By the late 1960s, Barry was living fully as a woman in Paddington. Making costumes for Sydney’s leading theatre company, the Old Tote, by day, he performed at the Purple Onion club at night. It is the Purple Onion — on the site of the current Kens at Kensington — that can claim to have pushed Rose’s costume design skills to the fore, as well as introducing her to regular performing. Rose and the other cast members lived above the premises in what she described as “a drag kibbutz”.

In 1969, Dawn O’Donnell opened Capriccios, to offer drinks, a dancefloor, and a fully costumed drag show. It wasn’t long before Rose was the undisputed star, with a persona that highlighted an elegant femininity.

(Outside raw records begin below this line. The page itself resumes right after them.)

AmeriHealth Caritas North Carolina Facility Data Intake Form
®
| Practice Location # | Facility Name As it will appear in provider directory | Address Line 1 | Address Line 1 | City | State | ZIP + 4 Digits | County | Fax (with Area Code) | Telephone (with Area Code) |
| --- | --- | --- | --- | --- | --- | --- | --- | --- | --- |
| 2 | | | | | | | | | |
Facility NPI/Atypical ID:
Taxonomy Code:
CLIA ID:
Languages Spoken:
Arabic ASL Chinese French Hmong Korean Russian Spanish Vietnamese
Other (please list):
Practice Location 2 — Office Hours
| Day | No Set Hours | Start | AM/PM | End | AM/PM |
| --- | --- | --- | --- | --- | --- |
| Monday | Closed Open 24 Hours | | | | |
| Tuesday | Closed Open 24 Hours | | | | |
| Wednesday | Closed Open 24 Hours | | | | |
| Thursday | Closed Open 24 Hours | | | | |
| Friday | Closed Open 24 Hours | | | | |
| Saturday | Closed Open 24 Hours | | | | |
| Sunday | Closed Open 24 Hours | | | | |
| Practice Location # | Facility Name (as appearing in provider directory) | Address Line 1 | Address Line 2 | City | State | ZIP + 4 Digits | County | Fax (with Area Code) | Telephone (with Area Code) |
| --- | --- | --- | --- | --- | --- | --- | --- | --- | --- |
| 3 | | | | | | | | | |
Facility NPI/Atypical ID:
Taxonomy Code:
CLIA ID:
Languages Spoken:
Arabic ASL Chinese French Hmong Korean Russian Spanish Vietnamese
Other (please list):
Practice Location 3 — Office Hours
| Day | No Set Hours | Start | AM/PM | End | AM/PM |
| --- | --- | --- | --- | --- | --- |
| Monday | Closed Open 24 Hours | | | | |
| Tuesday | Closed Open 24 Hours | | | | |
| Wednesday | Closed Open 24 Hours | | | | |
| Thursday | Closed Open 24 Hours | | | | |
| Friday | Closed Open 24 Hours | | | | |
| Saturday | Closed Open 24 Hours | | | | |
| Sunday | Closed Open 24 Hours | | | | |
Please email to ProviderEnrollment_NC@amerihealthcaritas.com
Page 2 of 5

In 1983 David Mitchell and David Penfold created a show for Rose based on her life and career called Rose’s Turn. It played at Kinselas and was a huge success. She then opened her own club, Rose’s, on Goulburn St.

There Rose performed with stars including Judi Connelli and Tony Sheldon. Sheldon has said his interpretation of Bernadette in Priscilla, Queen of the Desert, currently playing in New York, is based on Rose Jackson.

Diverse Tower Moments

The dust will settle. And you will be standing in the rubble, watching the air clear. There may be some mourning to be done, some goodbyes to say or loose ends to tie up. People, including you, may be scared or lost. But. The tower that was dominating the landscape is now gone, and there is space for something new”.